* [WHAT IS BEING ASKED]: Among the entries below, copy every line that carries the word "Right".

[Pixel coordinate listings]

┌──

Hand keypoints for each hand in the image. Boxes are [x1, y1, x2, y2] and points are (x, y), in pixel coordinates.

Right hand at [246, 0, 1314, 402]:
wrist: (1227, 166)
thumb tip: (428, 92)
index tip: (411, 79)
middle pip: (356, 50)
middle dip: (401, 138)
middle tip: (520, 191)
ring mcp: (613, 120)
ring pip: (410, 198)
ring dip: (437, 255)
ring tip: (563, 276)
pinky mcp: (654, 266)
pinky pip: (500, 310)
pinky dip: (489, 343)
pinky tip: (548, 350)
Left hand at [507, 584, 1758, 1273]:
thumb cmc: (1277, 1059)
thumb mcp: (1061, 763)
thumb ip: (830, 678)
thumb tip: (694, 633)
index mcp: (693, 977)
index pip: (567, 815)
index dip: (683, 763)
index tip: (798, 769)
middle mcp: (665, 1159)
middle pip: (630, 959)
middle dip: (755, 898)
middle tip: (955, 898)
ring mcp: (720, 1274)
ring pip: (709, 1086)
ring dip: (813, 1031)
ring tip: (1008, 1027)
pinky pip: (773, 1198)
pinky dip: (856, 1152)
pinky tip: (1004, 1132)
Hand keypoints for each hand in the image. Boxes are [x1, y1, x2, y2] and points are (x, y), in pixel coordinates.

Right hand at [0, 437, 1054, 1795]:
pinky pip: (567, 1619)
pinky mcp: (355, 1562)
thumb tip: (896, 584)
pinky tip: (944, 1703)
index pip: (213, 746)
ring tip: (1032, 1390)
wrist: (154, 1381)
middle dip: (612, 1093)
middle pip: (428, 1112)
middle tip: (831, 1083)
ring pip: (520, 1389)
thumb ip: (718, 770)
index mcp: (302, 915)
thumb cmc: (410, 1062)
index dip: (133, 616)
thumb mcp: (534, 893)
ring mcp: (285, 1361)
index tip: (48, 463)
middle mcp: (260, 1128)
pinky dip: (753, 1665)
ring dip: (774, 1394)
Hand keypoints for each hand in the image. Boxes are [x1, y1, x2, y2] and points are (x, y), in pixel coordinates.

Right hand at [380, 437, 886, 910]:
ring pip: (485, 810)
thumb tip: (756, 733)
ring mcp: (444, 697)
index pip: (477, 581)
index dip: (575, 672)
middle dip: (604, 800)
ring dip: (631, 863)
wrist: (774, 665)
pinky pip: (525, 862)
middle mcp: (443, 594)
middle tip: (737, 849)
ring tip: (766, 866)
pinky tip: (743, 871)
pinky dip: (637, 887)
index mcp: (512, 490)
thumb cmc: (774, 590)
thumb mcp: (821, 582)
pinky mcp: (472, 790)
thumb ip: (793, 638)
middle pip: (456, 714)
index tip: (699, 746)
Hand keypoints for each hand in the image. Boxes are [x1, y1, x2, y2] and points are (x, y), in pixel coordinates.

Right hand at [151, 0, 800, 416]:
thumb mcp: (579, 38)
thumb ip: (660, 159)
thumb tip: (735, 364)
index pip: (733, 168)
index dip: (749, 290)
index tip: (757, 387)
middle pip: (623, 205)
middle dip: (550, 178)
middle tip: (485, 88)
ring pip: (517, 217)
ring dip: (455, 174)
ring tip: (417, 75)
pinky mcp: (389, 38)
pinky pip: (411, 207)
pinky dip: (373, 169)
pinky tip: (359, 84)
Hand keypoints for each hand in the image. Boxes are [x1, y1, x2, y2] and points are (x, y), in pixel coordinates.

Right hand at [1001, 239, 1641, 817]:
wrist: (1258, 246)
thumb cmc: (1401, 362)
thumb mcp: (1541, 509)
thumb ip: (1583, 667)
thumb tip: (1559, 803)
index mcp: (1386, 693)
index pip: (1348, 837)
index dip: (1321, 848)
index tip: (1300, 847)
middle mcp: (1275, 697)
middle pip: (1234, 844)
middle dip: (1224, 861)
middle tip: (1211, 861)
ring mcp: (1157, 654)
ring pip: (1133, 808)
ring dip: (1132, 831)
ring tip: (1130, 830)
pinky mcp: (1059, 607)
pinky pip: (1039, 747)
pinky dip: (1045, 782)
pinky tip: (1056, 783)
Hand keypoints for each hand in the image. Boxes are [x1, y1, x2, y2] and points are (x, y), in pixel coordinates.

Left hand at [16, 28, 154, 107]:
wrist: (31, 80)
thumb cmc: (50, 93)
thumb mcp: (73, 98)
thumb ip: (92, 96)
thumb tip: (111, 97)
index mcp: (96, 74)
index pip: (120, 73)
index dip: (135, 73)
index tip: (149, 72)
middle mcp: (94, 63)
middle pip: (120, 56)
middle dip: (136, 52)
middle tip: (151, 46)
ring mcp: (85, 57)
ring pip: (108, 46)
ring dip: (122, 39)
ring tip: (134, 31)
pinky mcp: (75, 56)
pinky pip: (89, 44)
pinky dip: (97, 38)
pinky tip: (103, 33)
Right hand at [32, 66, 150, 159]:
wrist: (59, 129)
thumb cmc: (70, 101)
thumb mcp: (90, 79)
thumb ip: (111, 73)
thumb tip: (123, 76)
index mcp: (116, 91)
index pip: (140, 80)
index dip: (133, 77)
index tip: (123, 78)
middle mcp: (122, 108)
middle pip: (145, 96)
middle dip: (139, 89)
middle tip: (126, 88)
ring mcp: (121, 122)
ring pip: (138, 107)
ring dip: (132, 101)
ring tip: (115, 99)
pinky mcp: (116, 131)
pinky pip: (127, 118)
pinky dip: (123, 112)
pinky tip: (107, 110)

└──

* [WORKED SOLUTION]:
Right hand at [246, 0, 1314, 402]:
Right hand at [0, 437, 1054, 1795]:
Right hand at [380, 437, 886, 910]:
Right hand at [151, 0, 800, 416]:
Right hand at [1001, 239, 1641, 817]:
Right hand at [32, 66, 150, 159]:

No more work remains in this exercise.